## What needs to be done
The answer must consist of every record below, reproduced exactly.

[Records from a data source]
= = = = =

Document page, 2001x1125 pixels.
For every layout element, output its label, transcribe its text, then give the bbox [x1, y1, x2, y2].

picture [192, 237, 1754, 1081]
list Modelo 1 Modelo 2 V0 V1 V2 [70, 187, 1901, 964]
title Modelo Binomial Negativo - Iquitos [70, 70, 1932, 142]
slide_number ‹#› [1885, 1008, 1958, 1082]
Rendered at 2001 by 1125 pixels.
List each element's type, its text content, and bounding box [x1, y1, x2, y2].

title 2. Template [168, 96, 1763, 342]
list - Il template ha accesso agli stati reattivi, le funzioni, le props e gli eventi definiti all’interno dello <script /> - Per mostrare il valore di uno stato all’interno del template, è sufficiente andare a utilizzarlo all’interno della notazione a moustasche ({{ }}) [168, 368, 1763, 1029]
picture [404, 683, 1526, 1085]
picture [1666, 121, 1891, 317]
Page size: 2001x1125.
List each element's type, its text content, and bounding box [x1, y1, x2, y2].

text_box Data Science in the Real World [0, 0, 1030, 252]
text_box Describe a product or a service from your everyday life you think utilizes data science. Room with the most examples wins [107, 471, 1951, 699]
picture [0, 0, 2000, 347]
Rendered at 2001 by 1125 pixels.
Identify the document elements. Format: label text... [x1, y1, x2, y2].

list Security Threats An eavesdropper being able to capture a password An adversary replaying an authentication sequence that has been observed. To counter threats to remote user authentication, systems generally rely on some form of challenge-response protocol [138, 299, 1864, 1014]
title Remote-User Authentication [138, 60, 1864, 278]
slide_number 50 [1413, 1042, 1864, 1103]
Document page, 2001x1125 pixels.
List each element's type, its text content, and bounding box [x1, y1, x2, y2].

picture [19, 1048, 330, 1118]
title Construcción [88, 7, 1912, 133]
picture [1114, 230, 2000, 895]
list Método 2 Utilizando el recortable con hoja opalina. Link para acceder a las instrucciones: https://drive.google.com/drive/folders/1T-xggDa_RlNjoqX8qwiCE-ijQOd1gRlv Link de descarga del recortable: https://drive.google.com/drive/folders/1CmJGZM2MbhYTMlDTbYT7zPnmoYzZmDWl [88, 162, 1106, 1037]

= = = = =

## Exercise answer
Document page, 2001x1125 pixels.
For every layout element, output its label, transcribe its text, then give the bbox [x1, y1, x2, y2].

picture [192, 237, 1754, 1081]
list Modelo 1 Modelo 2 V0 V1 V2 [70, 187, 1901, 964]
title Modelo Binomial Negativo - Iquitos [70, 70, 1932, 142]
slide_number ‹#› [1885, 1008, 1958, 1082]
Rendered at 2001 by 1125 pixels.
List each element's type, its text content, and bounding box [x1, y1, x2, y2].

title 2. Template [168, 96, 1763, 342]
list - Il template ha accesso agli stati reattivi, le funzioni, le props e gli eventi definiti all’interno dello <script /> - Per mostrare il valore di uno stato all’interno del template, è sufficiente andare a utilizzarlo all’interno della notazione a moustasche ({{ }}) [168, 368, 1763, 1029]
picture [404, 683, 1526, 1085]
picture [1666, 121, 1891, 317]
Page size: 2001x1125.
List each element's type, its text content, and bounding box [x1, y1, x2, y2].

text_box Data Science in the Real World [0, 0, 1030, 252]
text_box Describe a product or a service from your everyday life you think utilizes data science. Room with the most examples wins [107, 471, 1951, 699]
picture [0, 0, 2000, 347]
Rendered at 2001 by 1125 pixels.
Identify the document elements. Format: label text... [x1, y1, x2, y2].

list Security Threats An eavesdropper being able to capture a password An adversary replaying an authentication sequence that has been observed. To counter threats to remote user authentication, systems generally rely on some form of challenge-response protocol [138, 299, 1864, 1014]
title Remote-User Authentication [138, 60, 1864, 278]
slide_number 50 [1413, 1042, 1864, 1103]
Document page, 2001x1125 pixels.
List each element's type, its text content, and bounding box [x1, y1, x2, y2].

picture [19, 1048, 330, 1118]
title Construcción [88, 7, 1912, 133]
picture [1114, 230, 2000, 895]
list Método 2 Utilizando el recortable con hoja opalina. Link para acceder a las instrucciones: https://drive.google.com/drive/folders/1T-xggDa_RlNjoqX8qwiCE-ijQOd1gRlv Link de descarga del recortable: https://drive.google.com/drive/folders/1CmJGZM2MbhYTMlDTbYT7zPnmoYzZmDWl [88, 162, 1106, 1037]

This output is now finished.